L’empreinte du dieu (Tome 4 de la saga “Gens du Nord”)

Cet été 2020 marchez en Flandres dans les empreintes du dieu
De
Maxence Van der Meersch
Omnibus,
132 pages
Notre recommandation
5/5

Infos & réservation

Thème

Le roman se situe entre les deux guerres, dans les Flandres plates, brumeuses, mystérieuses, envoûtantes, où la terre, la mer, l’eau, le ciel habitent les maisons, où la plus grande richesse, celle des capitaines d’industrie, des barons du commerce, côtoie tout un peuple de petites gens, fier, rustre, courageux, besogneux, authentique. Dans un misérable caboulot au milieu de nul part vit Karelina, jolie jeune femme soumise et battue par son mari Gomard. Un jour son oncle Domitien Van Bergen, riche écrivain anversois, la visite en compagnie de son épouse et lui promet de lui venir en aide à sa première demande. Un soir après que Gomard aviné manque de la tuer, Karelina parvient à s’enfuir chez son oncle qui la recueille avec une grande bonté.

Points forts

On a comparé Maxence Van der Meersh à Zola, en particulier La Terre, mais il faut dire que l’écriture de Van der Meersh est bien plus puissante dans la description du prolétariat industriel dont les conditions de travail et d’existence sont admirablement évoquées. Pour comprendre la révolution sociale du milieu du XXème, la nécessité de faire évoluer le “ Droit du Travail”, l’arrivée des congés payés, la semaine de cinq jours, le vote des femmes etc, la lecture de Maxence Van der Meersch apporte un précieux témoignage.          

Quelques réserves

On peut ne pas s'intéresser à ce monde “des petites gens”  disparu dans la tourmente de la Seconde Guerre Mondiale. Le style peut sembler suranné car il utilise un vocabulaire abondant et des tournures de phrases de grand-papa...Aussi les sentiments et les valeurs mis en avant, paraissent aujourd’hui “passés de mode” bien que universels et intemporels.

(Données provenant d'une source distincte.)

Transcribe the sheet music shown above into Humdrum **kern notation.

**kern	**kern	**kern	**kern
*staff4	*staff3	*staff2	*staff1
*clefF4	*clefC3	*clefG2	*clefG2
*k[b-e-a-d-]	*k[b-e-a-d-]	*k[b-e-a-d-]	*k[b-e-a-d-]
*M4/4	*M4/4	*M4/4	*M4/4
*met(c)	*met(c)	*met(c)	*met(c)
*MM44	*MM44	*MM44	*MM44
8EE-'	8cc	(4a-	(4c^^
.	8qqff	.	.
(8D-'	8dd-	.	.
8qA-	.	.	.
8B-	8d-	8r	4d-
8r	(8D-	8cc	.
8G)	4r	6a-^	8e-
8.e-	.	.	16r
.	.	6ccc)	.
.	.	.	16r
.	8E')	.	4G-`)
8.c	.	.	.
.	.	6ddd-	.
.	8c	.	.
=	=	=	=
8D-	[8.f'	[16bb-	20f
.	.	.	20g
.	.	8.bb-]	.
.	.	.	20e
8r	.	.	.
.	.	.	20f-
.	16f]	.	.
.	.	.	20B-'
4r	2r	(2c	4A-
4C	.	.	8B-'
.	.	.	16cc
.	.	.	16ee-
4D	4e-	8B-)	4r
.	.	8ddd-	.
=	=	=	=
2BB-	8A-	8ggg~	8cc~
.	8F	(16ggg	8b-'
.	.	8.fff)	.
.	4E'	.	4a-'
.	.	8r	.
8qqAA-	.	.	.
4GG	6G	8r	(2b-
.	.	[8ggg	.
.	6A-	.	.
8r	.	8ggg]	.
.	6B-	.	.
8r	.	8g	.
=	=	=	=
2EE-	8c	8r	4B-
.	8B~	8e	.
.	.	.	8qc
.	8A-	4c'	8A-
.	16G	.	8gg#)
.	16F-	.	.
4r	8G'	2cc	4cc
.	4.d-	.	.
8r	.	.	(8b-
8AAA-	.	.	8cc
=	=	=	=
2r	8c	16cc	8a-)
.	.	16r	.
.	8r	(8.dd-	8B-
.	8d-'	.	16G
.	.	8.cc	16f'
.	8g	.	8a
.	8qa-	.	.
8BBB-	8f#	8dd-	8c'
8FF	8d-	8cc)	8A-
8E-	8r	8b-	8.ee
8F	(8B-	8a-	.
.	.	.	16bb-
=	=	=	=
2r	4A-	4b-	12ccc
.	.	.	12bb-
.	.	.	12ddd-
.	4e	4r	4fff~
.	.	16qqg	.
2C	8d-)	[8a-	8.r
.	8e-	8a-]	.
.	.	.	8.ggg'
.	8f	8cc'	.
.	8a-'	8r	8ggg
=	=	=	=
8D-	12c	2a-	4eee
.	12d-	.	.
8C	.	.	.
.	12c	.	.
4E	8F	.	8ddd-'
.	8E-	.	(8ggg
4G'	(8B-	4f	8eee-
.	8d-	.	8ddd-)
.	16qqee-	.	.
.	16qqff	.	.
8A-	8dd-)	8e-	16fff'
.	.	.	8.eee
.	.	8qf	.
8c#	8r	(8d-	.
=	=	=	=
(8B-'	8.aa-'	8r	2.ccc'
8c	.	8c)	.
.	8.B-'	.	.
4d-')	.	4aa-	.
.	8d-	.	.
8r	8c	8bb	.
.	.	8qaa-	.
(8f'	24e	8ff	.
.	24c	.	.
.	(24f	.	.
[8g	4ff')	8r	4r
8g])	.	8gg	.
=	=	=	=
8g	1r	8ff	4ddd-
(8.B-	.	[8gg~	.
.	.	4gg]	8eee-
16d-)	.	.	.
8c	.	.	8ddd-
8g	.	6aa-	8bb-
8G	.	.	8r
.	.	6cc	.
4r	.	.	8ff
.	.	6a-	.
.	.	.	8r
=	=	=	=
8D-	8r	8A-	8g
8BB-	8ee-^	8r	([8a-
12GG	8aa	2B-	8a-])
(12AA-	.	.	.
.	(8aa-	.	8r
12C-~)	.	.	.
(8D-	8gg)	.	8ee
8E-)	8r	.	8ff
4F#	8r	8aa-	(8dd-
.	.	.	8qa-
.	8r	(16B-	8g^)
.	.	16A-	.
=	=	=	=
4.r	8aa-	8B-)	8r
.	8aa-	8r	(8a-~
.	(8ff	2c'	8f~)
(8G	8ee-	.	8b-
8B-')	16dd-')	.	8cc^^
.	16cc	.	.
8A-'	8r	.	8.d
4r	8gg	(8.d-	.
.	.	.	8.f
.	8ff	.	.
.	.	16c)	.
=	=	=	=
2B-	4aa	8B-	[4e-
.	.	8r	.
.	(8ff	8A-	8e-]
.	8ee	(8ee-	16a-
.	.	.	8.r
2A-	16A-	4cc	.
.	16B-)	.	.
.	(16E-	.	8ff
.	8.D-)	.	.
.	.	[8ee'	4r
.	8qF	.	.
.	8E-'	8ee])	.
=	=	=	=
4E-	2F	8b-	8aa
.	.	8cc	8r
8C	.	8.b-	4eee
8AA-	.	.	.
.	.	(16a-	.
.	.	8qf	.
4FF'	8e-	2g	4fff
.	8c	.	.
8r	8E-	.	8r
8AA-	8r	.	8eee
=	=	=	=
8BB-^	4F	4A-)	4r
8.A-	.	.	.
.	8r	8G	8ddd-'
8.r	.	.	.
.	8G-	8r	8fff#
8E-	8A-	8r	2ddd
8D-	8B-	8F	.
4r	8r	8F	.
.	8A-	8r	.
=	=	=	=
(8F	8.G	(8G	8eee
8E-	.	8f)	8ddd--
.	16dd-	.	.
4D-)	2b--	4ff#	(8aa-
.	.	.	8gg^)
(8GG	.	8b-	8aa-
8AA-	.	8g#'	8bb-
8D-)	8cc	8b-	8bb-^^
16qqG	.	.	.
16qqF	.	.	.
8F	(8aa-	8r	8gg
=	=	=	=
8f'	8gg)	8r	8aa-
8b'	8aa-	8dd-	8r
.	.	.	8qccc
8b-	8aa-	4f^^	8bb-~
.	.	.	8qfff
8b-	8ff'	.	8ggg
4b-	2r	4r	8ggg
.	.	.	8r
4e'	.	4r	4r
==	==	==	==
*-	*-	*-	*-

Un point faible majeur est qu’il est difficile de se procurer les livres de cet auteur oublié: il faut prendre cette édition Omnibus ou parcourir les vides-greniers, les bouquinistes, fouiller dans les vieux cartons du déménagement des grands-parents.

Encore un mot...

Le livre nous fait toucher du doigt le gouffre qui existait entre les conditions de vie du prolétariat industriel et celles des classes dominantes. On est content de vivre dans le monde d’aujourd’hui! Mais cet ancien monde du dur labeur physique, dans un pays apparement lugubre, parvient à survivre grâce à l’authenticité de ces classes populaires, la fraternité des pauvres, la gaieté des nombreux événements populaires, y compris les plus cruels commes les combats de coq, tandis que le travail de bureau à la maison, aussi appelé télé-travail, solitaire, sans liens sociaux, semble voué à l’ennui entre deux poses à la e-machine à café ! Quel est le meilleur des deux mondes? 

Une phrase

La mort du coq victorieux
Le coq devait tenir debout trois minutes. Ce serait long. Gomar le sentait. Son coq “en avait dans le gave”. Il était debout, mais péniblement. On devinait qu’il usait ses forces. Vers la deuxième minute, il commença à chanceler. Il ouvrait à demi les ailes, respirait fort, enflait largement son poitrail vaste, en un halètement rapide. Un flot de sang lui monta, une bave épaisse, bien qu’il ouvrit tout grand son bec embarrassé, pour respirer plus amplement. Il regardait autour de lui. Ses yeux se voilaient. Mais il restait debout, incarnant jusqu’à la fin l’orgueil, délabré et splendide comme l’image même de la victoire, sa tête altière, le souffle précipité dont brûlait sa poitrine, les plumes pendantes autour de lui comme des lambeaux, et se cadavre, à terre, qu’il piétinait. A son souffle était suspendu le souffle de cent poitrines.
-       Tiendra !
-       Tiendra pas !    

L'auteur

Né à Roubaix, Maxence Van der Meersch a sans doute été l’un des grands écrivains de l’entre-deux-guerres, couronné en 1936 par le prix Goncourt pour L’empreinte du dieu (Tome 4/5 de la saga Gens du Nord). Il mort jeune (1907-1951) ce qui explique sans doute que son oeuvre ait disparu avec lui car il est resté l’écrivain des paysages et des gens du nord, un écrivain “naturaliste”, alors que dans les années 50 la mode était à une littérature plus “intellectuelle”,“politique” avec des écrivains comme Sartre, Camus, Vian, Nizan, Aron pour n’en citer que quelques uns.